Dieser Typ ist der Hammer! Ein Einhorn, wie Ebony und ich die Sorte Männer bezeichnen, die eigentlich zu perfekt ist, um wahr zu sein.

Er spielt mit dem Publikum, lässt sich von den Sympathien tragen, als er an den Rängen und Emporen entlanggleitet.

Sein schwarzes Haar hat genau die richtige Länge: Wenn man mit den Fingern hindurchglitte, würde es einem sanft über den Handrücken gleiten, denke ich.

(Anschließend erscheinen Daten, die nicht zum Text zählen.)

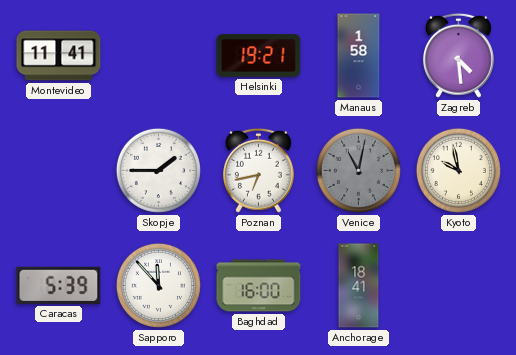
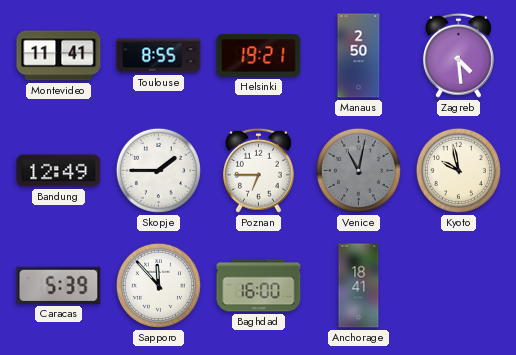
Toulouse: none -> 8:55
Manaus: 1:58 -> 2:50
Bandung: none -> 12:49
Poznan: 6:43 -> 6:45
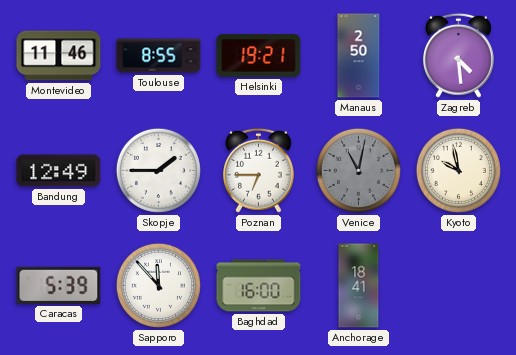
Montevideo: 11:41 -> 11:46
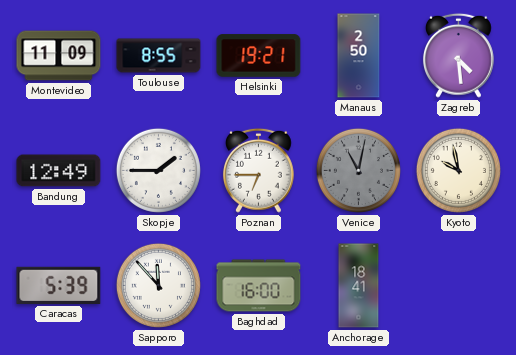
Montevideo: 11:46 -> 11:09
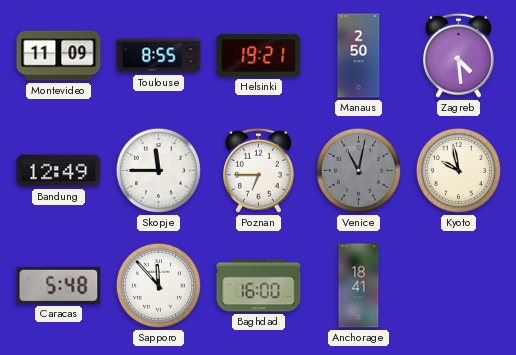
Skopje: 1:45 -> 11:45
Caracas: 5:39 -> 5:48
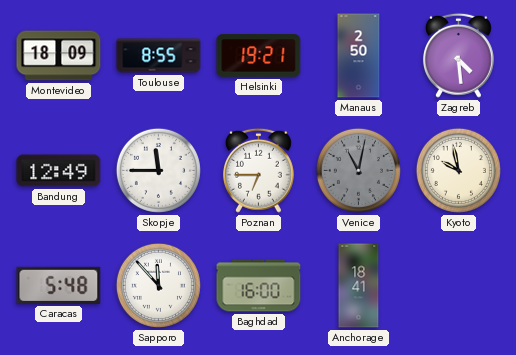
Montevideo: 11:09 -> 18:09
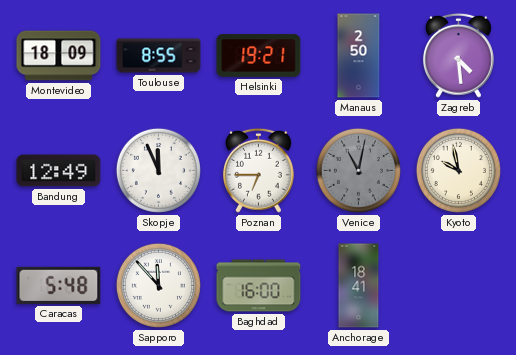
Skopje: 11:45 -> 11:56
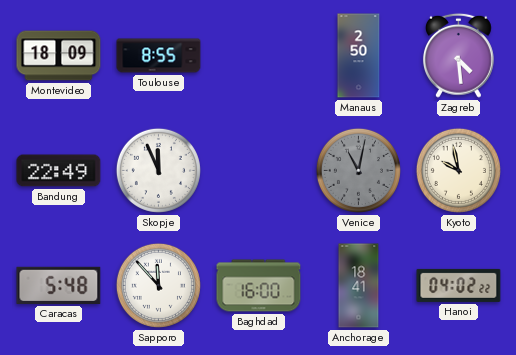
Helsinki: 19:21 -> none
Bandung: 12:49 -> 22:49
Poznan: 6:45 -> none
Hanoi: none -> 04:02
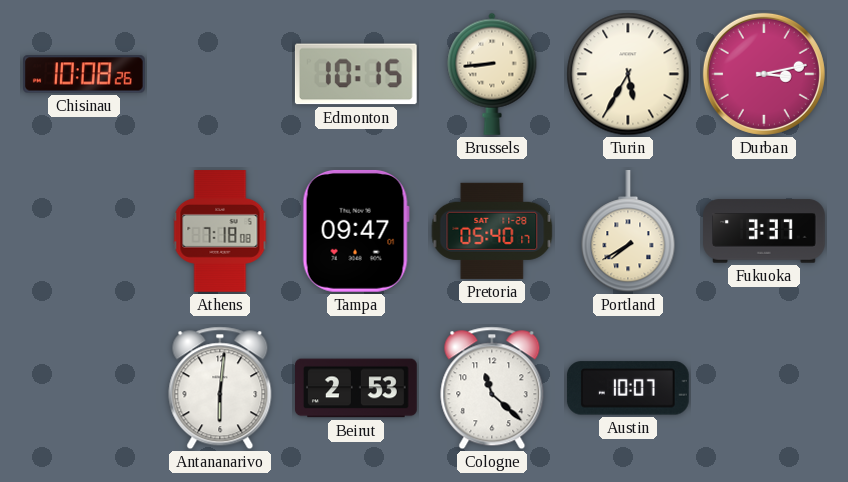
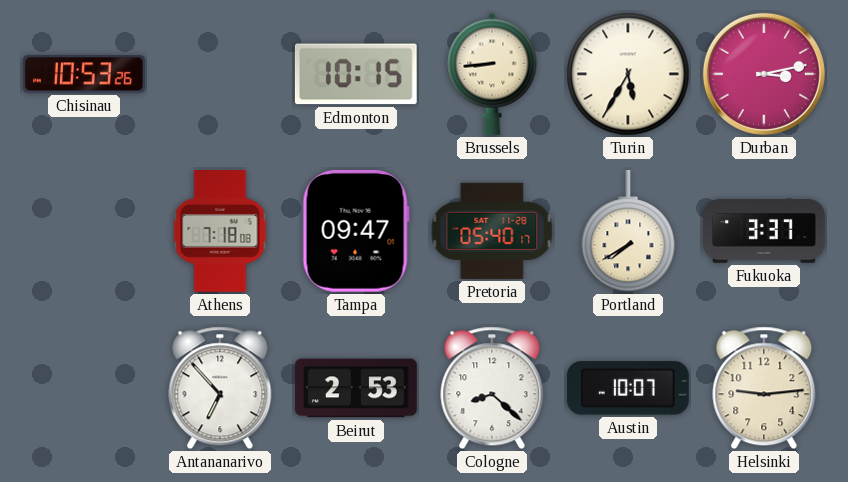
Chisinau: 10:08 -> 10:53
Antananarivo: 6:01 -> 6:53
Cologne: 11:22 -> 8:22
Helsinki: none -> 9:14
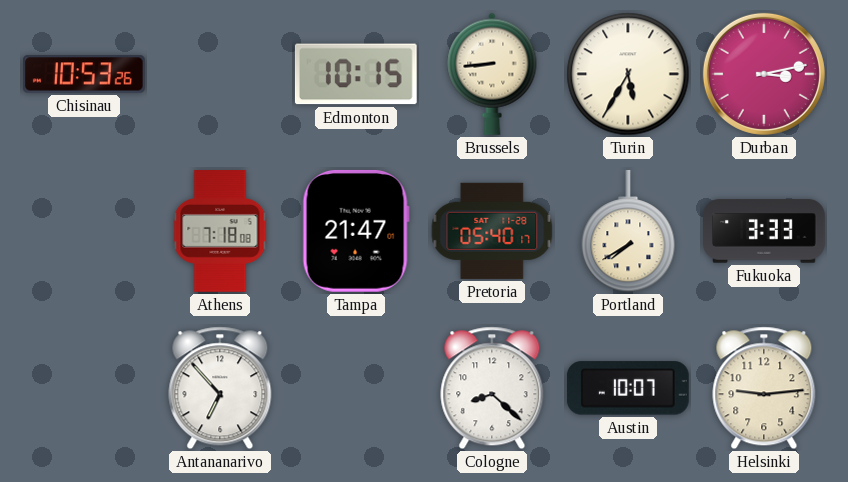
Tampa: 09:47 -> 21:47
Fukuoka: 3:37 -> 3:33
Beirut: 2:53 -> none
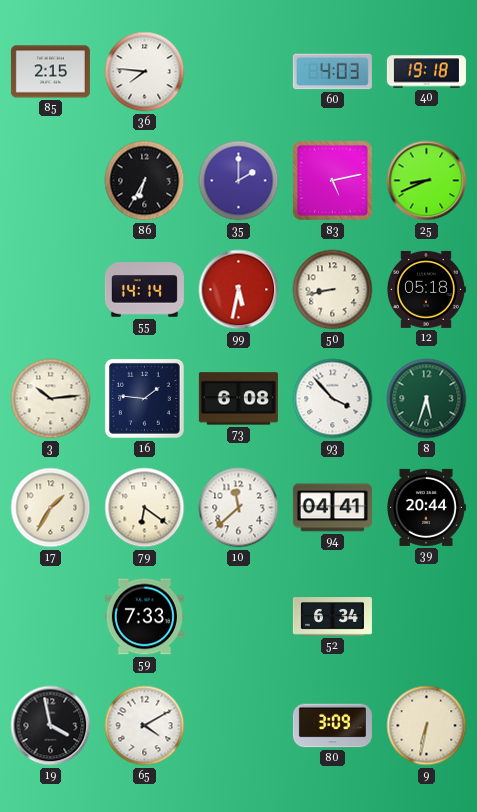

Schon die Vorstellung macht mich kirre.

Auf seinem unverkennbar trainierten Körper trägt er ein anthra­zitfarbenes Kostüm aus enganliegendem Leder, das an die Kluft ei­nes Avengers erinnert.

Auch sein Drache ist dunkel, fast schwarz. Und er schimmert unter den Flügeln. Neben seinem besonderen Reiter fällt er vor al­lem deswegen auf, weil alle anderen Drachen grau oder farbig sind. Rote gibt es, ebenso wie blaue oder grüne. Aber keinen anderen in diesem seichten Onyx!

Das Sprecher-Duo auf dem Bühnenplateau legt sich noch ein­mal ins Zeug, um den Zuschauern das bevorstehende Ereignis nahezubringen, und ich merke, dass das, was jetzt kommt, völlig anders sein wird als die Vorstellung der ersten Paare.

Einige Leute wissen anscheinend bereits, was passiert, denn die Spannung in der Luft ist so geballt, dass man sie beinahe greifen kann.

Erneut schweben Stangen und Ringe an Ketten in die Arena, aber auch größere Hindernisse, wie etwa Wände, Tunnel und Spie­gel. Ein ganzes Arsenal. Anschließend rieselt ein Funkenregen herab, und durch einen lauten Knall fällt der Startschuss für die Rei­ter und ihre Drachen.

Was dann beginnt, verschlägt mir buchstäblich den Atem: In ei­nem irrsinnigen Tempo jagen sich die Teilnehmer gegenseitig durch das Luft-Labyrinth. Geradeaus, seitwärts, auf dem Rücken, in Spi­ralen … auf jede erdenkliche Weise.

Das ist nicht nur ein Rennen, wird mir klar.